Le ministère du Tourisme et de l’Artisanat a procédé à une cérémonie officielle de remise d’attestations à 76 bénéficiaires, dont 12 hommes, dans le cadre du projet Tabask’Cuir, une initiative portée par la Cellule Genre du ministère, avec pour ambition de transformer les défis liés aux déchets post-Tabaski en opportunités économiques locales.
Ce projet pilote, mis en œuvre dans la commune de Golf Sud, s’articule autour de trois axes majeurs :
- La sensibilisation sur les bonnes pratiques de dépiautage, afin de limiter les pertes et garantir une meilleure qualité des peaux de moutons récupérées après la fête de la Tabaski ;
- Le renforcement de capacités techniques des membres de la tannerie de Guédiawaye, à travers des formations spécialisées en façonnage, teinture, nourriture, fonçage et lissage des peaux ;
- La mobilisation de 50 jeunes volontaires pour une collecte organisée et structurée des peaux dans les quartiers de Golf Sud.
En plus de cette phase de formation, un lot de matériel professionnel, composé d’outils de travail individuels d’une valeur globale de 12 millions de francs CFA, a été remis aux bénéficiaires.
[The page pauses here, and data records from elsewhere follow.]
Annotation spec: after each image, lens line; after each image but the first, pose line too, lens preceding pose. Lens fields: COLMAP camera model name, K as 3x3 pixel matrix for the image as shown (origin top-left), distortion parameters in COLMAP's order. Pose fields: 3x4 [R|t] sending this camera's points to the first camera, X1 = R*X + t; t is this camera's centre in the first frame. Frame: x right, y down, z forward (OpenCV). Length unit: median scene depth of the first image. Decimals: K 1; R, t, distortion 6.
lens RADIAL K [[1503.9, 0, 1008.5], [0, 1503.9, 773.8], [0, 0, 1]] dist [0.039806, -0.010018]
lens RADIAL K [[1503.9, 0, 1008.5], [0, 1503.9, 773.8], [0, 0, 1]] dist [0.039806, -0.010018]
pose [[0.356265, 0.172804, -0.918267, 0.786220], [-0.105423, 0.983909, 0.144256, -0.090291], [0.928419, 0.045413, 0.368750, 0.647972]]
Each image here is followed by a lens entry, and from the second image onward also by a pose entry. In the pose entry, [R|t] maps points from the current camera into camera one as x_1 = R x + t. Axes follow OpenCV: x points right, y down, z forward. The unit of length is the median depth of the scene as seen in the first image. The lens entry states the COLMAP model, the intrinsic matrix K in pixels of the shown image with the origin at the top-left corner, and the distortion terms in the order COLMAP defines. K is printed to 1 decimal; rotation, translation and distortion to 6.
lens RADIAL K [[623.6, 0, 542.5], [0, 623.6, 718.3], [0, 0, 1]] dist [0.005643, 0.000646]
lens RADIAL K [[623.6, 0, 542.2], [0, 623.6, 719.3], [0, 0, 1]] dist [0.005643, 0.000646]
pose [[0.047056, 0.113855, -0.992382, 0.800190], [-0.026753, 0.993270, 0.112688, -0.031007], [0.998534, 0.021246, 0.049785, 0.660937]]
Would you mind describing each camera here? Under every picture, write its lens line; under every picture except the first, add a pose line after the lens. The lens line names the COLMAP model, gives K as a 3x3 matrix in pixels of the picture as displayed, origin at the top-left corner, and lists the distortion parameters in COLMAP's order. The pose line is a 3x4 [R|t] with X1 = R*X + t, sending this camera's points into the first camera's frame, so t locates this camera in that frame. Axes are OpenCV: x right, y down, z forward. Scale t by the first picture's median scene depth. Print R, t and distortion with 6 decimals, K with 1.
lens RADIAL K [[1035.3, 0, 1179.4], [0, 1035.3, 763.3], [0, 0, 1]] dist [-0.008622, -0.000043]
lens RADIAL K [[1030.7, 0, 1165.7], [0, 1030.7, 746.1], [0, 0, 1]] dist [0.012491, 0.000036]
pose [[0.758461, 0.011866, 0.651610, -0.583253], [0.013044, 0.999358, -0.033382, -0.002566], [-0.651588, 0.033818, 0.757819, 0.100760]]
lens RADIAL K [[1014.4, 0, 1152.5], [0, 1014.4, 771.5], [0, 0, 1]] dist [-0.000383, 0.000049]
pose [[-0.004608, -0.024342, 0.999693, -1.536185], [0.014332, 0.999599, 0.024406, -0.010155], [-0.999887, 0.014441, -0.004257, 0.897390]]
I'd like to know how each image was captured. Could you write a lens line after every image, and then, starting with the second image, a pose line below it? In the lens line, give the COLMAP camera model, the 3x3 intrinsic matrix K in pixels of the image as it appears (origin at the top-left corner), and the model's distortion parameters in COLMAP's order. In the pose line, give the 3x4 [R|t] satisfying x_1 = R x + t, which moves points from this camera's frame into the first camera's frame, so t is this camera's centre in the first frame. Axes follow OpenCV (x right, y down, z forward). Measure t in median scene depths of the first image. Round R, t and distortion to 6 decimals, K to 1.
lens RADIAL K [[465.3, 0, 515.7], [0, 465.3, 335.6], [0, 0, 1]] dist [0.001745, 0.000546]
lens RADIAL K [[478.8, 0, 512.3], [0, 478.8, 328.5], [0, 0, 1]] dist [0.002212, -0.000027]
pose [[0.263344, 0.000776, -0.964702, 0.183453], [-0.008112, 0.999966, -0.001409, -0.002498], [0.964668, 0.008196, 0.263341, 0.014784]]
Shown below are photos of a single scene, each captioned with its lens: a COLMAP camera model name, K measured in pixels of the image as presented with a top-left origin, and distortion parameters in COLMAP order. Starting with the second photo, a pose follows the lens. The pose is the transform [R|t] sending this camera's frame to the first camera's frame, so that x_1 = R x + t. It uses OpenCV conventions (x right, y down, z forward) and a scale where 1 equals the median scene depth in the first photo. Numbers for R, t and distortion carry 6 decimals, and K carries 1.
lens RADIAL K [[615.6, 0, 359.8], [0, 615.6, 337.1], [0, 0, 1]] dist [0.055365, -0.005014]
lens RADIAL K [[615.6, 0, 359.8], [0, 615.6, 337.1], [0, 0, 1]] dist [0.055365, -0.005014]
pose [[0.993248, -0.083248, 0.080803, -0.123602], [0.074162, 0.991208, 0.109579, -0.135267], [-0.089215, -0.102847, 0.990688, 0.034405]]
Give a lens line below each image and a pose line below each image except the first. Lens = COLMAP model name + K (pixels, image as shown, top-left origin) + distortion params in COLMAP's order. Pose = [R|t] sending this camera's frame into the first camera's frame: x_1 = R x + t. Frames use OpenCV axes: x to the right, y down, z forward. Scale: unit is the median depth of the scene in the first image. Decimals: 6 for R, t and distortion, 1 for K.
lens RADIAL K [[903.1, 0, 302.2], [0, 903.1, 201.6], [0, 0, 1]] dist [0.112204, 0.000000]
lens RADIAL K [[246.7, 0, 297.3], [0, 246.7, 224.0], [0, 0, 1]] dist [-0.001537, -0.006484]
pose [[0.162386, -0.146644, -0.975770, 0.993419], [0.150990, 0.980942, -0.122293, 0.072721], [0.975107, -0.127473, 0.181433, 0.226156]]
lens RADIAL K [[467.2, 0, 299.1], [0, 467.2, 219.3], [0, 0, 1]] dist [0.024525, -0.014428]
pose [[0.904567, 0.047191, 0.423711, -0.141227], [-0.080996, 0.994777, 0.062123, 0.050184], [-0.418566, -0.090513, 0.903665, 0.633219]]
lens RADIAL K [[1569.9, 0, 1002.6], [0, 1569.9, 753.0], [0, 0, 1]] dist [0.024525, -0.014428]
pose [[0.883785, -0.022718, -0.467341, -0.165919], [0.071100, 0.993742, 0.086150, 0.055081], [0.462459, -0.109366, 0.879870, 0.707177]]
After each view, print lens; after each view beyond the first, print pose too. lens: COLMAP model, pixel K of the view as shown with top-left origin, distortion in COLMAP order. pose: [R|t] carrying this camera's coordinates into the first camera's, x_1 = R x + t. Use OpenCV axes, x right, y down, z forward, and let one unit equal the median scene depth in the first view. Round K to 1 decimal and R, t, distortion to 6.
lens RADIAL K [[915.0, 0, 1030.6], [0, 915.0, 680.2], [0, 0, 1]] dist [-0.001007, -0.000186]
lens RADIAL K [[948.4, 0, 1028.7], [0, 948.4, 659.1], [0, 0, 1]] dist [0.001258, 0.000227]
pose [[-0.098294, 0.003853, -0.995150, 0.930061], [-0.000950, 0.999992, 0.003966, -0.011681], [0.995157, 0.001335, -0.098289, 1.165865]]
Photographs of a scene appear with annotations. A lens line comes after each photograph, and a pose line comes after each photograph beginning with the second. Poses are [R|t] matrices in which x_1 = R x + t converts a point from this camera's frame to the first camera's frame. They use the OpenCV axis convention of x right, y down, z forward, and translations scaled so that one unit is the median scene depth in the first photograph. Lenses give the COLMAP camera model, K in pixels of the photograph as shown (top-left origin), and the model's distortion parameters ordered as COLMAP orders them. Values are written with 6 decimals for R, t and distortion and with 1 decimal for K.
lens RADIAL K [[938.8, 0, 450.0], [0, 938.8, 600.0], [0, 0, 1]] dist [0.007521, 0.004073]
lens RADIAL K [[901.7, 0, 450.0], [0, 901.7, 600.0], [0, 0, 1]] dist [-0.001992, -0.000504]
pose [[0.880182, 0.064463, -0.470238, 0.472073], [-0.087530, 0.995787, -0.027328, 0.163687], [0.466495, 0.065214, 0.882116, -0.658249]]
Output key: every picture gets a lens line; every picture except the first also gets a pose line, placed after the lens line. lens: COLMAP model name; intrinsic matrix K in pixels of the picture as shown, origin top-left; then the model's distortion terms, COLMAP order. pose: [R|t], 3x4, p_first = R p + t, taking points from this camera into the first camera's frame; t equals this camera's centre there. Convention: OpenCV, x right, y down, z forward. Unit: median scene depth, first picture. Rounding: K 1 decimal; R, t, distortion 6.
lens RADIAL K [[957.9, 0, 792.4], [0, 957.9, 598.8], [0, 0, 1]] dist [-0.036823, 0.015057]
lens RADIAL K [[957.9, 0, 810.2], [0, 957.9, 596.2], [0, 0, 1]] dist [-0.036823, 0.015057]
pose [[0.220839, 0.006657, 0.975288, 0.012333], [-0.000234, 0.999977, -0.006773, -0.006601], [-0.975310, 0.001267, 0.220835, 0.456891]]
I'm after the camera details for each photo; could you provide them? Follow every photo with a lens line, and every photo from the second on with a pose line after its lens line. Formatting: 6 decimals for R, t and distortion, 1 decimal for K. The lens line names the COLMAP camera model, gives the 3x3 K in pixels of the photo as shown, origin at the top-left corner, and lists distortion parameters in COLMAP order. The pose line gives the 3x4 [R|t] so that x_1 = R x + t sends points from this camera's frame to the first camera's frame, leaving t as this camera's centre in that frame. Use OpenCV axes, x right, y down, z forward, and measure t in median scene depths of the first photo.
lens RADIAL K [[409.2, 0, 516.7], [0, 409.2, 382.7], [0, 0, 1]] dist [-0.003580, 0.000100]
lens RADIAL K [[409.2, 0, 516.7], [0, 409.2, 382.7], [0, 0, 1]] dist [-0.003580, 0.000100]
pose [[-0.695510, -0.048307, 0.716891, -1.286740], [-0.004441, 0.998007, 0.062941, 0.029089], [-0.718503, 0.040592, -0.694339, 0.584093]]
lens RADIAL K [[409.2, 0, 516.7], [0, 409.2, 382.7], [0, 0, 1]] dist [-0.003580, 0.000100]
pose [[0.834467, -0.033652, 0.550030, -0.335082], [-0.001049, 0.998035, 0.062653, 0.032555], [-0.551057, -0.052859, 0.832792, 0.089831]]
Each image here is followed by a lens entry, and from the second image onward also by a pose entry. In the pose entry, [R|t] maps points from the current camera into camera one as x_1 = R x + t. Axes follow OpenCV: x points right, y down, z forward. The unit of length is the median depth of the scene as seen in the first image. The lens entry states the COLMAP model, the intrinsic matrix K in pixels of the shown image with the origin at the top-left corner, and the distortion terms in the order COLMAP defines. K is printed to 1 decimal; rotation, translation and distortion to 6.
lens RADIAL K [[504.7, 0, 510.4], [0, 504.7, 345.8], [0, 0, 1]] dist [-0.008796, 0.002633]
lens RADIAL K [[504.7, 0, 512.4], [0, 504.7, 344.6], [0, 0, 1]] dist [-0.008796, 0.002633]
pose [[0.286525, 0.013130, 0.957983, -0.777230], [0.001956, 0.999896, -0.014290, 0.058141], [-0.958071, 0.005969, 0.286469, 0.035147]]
Des équipements lourds, comprenant deux machines d’empilage, deux machines giratoires et deux machines de mélange, viendront bientôt renforcer les installations de la tannerie. Leur acheminement est prévu dès la réception de la commande.
Dans une volonté d’amélioration durable de l’environnement de travail, le ministère a également engagé des travaux de rénovation au sein de la tannerie de Guédiawaye, qui bénéficieront directement aux artisans formés.
Prenant la parole lors de la cérémonie, un représentant du ministère a souligné que « Tabask’Cuir s’inscrit dans une démarche de valorisation des ressources locales, de création d’emplois décents et de développement économique durable, en phase avec la vision du ministre Mountaga Diao pour une artisanat plus moderne, plus structuré et économiquement viable ».

Ce projet pilote, qui a suscité l’adhésion des communautés locales, pourrait être étendu à d’autres zones du pays dans les prochaines éditions, contribuant ainsi à l’émergence d’une véritable économie circulaire autour de la Tabaski.